Tuesday, August 11, 2009

Book of Kells & Dublin (Day 10)

On Sunday, we spent some more time exploring Dublin before getting on the train to head back to Limerick.
Alex with a statue of Molly Malone.
Alex's daddy had been teasing Alex about finding a leprachaun while in Ireland.
Well, we found one! He's pretty big, though.
We split into 2 groups for part of the day with my father-in-law and I heading to Trinity College for a tour of the college and do view the Book of Kells and a museum about illuminated manuscripts. The others went shopping and exploring Dublin. We got to go in the college's library... the largest single room library in the world! It was amazing. The books are almost all in Latin! And, students at the college can check them out for free, but they rarely do. Partly because they're in Latin, but also because it is hard to find the book you want - they are only arranged by SIZE!!! (The architecture was amazing, too.)

I was so sad that photos weren't allowed in either the museum or the library!!! The museum about the manuscripts was so interesting. There were even videos showing how they wrote in the books and how they bound them.

I actually saw this "statue" getting in position. Yes, it is actually a man! He would tap people with their umbrellas and startle them. He looked so real!

I really enjoyed listening to this group. The man on the left is playing a tin whistle or pennywhistle, in the middle is a hammered dulcimer, and on the right is a fiddle. (I think I identified these correctly.) I almost bought their CD and wish I would have!

Sunday, August 9, 2009

Dublin Zoo & Kilmainham Gaol (Day 9)

Saturday was our only full day in Dublin. We spent most of the day at the zoo (in the rain) and touring the Kilmainham Gaol (jail) which is now a musuem.

Here is a beautiful wild heron that was walking around the zoo. I was able to find a bird book at a store and identified this heron, but I don't remember it's name!

We enjoyed watching this sea lion and her nursing pup. The Daddy came by and started "barking" at the mom and she dutifully left her baby and followed theDdaddy. Well, a juvenile sea lion jumped up on this platform and was being pretty rough with the baby. The Mommy swam back and chased off this young sea lion and laid down again with her baby... until Daddy came back and barked again so she left again. But, this time the baby was left in peace.
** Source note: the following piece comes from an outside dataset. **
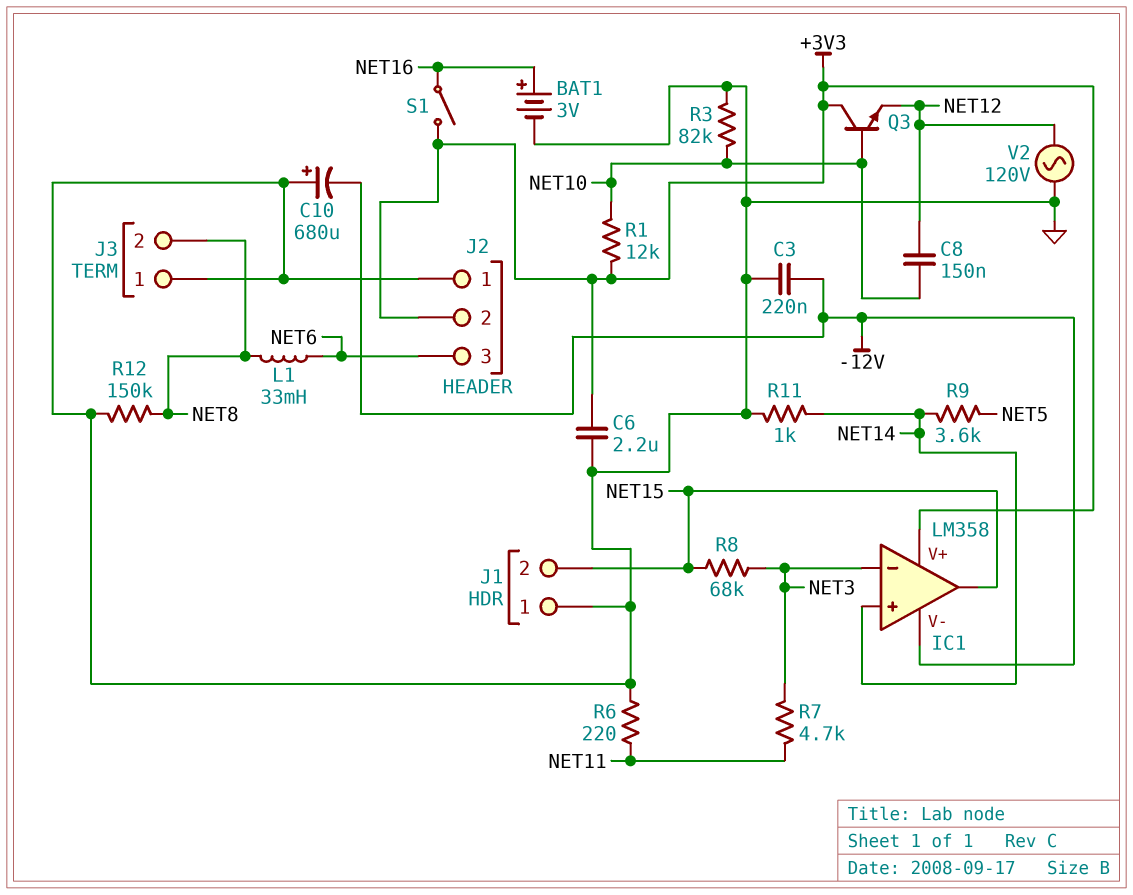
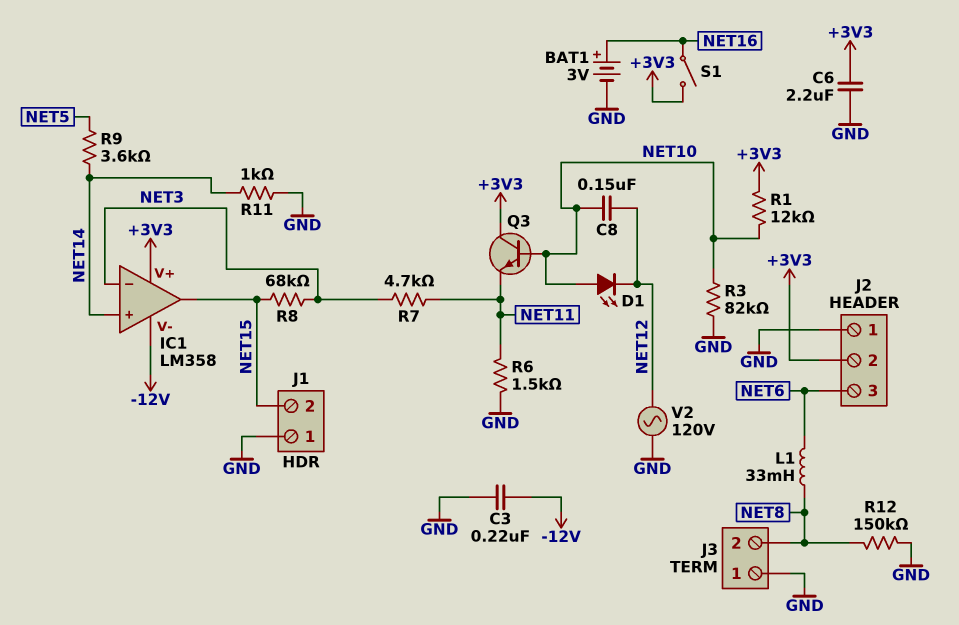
C10: 680uF (plus GND, minus -12V) -> none
D1: none -> LED (A NET10, K NET12)
Q3: NPN (B NET10, C +3V3, E NET12) -> NPN (B NET10, C +3V3, E NET11)
R6: 220 (GND, NET11) -> 1.5k (GND, NET11)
We were amazed at these HUGE leaves! I grabbed one to look at the underside of the leaf and was poked by some pretty big thorns!
Alex playing at the zoo.

This is the Kilmainham Gaol. The tour was WONDERFUL and we learned a lot about the history of Ireland. The gaol is now closed, but it was in use during the Irish Potato Famine of the mid-1800's. Over a million Irish people died during the famine. Many were homeless and, of course, starving. People, including children, would purposely steal to be put INTO this gaol... at least that way they'd have a roof over their head and food to eat. They were packed into the gaol and even slept in the hallways... with no beds and horrible conditions.

This is a large room in the gaol. It has been used in several movies. Back to the history... Ireland has had many uprisings as different groups tried to gain freedom from England. One of the most famous uprisings was the Easter Rising or Easter Uprising. 16 of the leaders of the rebellion were housed at this gaol and later executed.

In the "big room", they had doors open to many of the cells and we were free to walk in and shut the doors to see what it was like. Alex and I went in this cell. No, we didn't want to spend the night!

This cross is in the enclosed yard and marks were some of the Easter Rising leaders were executed.